Compared to the Cambridge Audio DAC Magic, the Parasound ZDAC sounded faster, tighter, more aggressive, and produced a taller but narrower soundstage with more pin-point-able sonic images. The Cambridge Audio DAC Magic sacrificed speed and jump factor but produced more graceful decays, had more width and 3D texture, and created a much more deeply layered soundstage. Even the songs that I am fully aware of not having a rounded vocal and less than 180-degree panorama sounded absolutely sublime through with a decidedly rounder, sweeter quality of the vocal with panoramic soundstage beyond 180-degree.

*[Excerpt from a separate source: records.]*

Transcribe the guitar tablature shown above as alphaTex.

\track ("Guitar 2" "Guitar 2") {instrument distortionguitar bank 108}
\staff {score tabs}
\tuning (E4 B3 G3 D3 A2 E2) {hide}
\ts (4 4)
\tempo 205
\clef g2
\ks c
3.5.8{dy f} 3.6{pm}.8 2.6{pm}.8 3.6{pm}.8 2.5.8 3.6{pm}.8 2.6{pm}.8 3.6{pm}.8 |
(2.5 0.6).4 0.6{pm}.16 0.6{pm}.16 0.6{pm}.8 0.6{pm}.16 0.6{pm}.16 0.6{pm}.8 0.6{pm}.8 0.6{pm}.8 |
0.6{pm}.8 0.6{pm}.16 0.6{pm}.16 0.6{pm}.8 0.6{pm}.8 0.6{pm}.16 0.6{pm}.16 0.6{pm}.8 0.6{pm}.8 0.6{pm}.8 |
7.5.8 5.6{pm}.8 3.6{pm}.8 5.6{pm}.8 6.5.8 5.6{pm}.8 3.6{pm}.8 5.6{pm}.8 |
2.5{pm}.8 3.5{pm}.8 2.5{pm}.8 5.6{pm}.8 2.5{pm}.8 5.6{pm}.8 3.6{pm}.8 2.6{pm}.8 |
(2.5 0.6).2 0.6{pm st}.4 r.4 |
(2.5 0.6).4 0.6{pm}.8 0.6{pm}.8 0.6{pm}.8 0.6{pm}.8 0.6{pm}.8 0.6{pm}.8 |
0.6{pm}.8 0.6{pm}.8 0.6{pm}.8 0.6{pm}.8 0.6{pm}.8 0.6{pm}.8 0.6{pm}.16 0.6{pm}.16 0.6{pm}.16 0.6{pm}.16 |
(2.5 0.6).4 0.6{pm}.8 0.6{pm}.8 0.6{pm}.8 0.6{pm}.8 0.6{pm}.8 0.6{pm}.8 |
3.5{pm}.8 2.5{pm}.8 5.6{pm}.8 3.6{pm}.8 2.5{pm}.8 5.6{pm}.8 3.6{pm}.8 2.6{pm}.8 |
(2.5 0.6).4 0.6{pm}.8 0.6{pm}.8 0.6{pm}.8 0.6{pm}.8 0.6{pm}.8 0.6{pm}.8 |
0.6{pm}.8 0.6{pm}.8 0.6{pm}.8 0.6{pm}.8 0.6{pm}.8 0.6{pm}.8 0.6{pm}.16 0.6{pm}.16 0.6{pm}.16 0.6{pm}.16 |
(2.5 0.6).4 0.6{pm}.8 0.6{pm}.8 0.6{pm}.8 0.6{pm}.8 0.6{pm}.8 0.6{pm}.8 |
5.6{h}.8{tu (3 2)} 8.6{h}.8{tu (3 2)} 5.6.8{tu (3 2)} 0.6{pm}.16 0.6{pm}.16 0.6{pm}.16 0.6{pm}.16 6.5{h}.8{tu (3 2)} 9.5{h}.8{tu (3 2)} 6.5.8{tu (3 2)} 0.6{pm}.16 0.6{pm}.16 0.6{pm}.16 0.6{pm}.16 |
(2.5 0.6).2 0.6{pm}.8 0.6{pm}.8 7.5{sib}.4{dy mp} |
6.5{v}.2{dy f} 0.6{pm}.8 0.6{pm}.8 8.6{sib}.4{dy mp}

It is sweet, beautiful, but I know for a fact that the original recordings I created and used for this testing are NOT this sweet and beautiful.

With the Parasound ZDAC, however, I hear all the mistakes I created when I produced these recordings. From the slightly off-centre vocal in one song, a narrower than 180-degree soundfield imaging in the other, to that one digital clipping in one of the songs I produced, I can hear it all!!!

All I can say is that if you claim to be an audiophile, you will want to hear everything as it is recorded in the studio.  With my background in music production and having produced tens of albums I can tell you for a fact that the Parasound ZDAC is the only DAC that is brutally honest and faithfully reproduce anything you put into it without adding any sweeteners or sonic enhancement for less than $500.

As for my Cambridge Audio DAC Magic? It is now demoted to my daughter’s bedroom.